The crackdown on Sadr City had a second motive, U.S. officers said: the search for Abu Deraa, a man considered one of the most notorious death squad leaders. The soldier and Abu Deraa both were believed by the U.S. military to be in Sadr City.
The U.S. military does not have a tradition of abandoning its own soldiers to foreign militias, or of taking orders from foreign governments. No commander-in-chief who actually walks the walk, rather than swaggering the swagger, would acquiesce to such a thing. The soldier appears to be of Iraqi descent who is married to an Iraqi woman. Who authorized abandoning him to the enemy? Who is really giving the orders to the U.S. military in Iraq? These are real questions about honor and sacrifice and a war that is now careening out of any control. They are not phony questions drummed up by a partisan media machine to appeal to emotions to maintain power.

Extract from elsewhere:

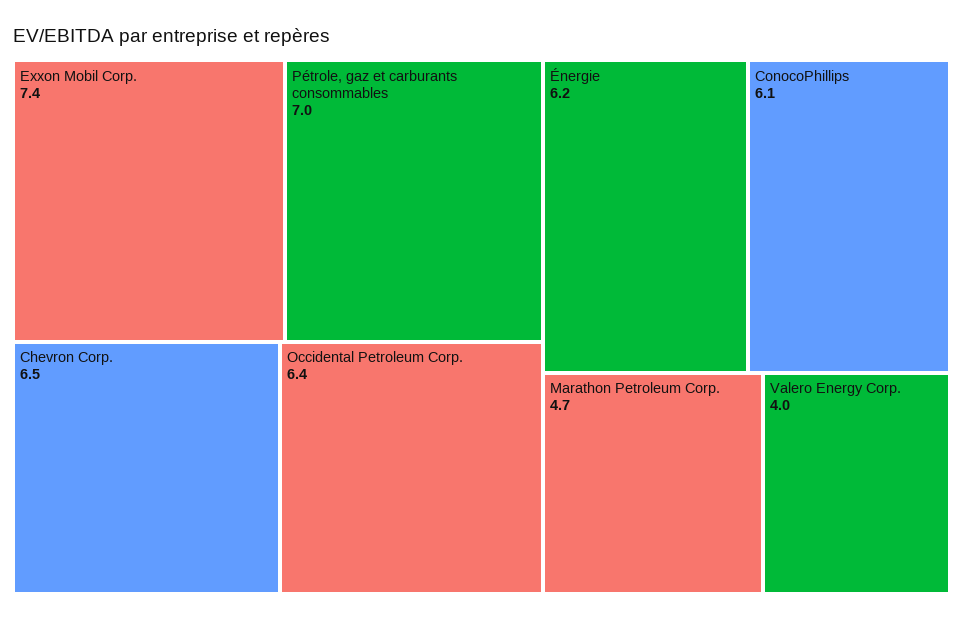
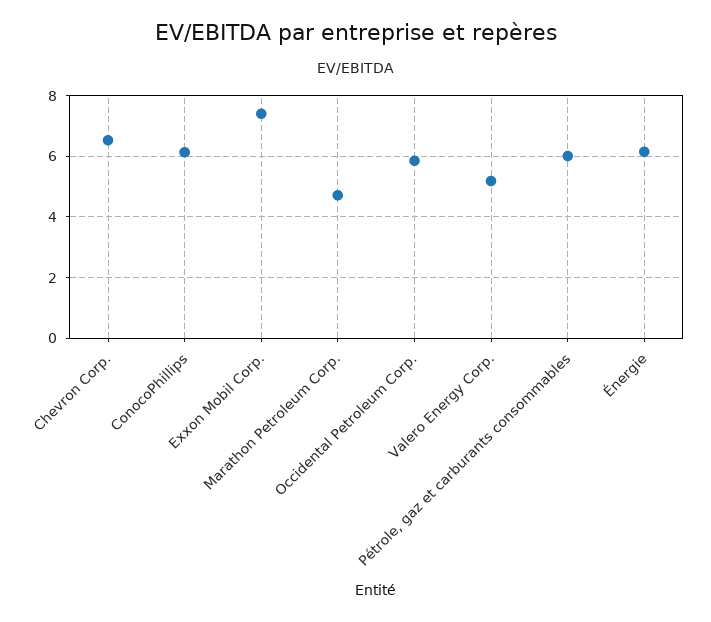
Pétrole, gaz et carburants consommables: 7 -> 6
Occidental Petroleum Corp.: 6.4 -> 5.8
Valero Energy Corp.: 4 -> 5.2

And where, by the way, is McCain on this? Silent on Cheney's "no-brainer" on waterboarding. Silent recently on Iraq. But vocal - oh, how vocal - on Kerry. It tells you something about what has happened to him. And to America.>>
Pgardn, I do agree with you that Kerry would be a terrible candidate in '08, just as he was in '04. This verbal gaffe of his is dumb and pointless, but the media has jumped on it and quite frankly, he's not capable of shutting it down in two sentences and he needs to be able to. I appreciated his explanation, but then I'll read several paragraphs all at once.

Harold Ford should give Kerry lessons-- his response to that slimy commerical the GOP ran that brought up that whole race-baiting stuff was that the GOP must be getting pretty desperate if all they could come up with was that he likes women.
But most importantly, my thoughts and prayers go to that missing American serviceman and to his family.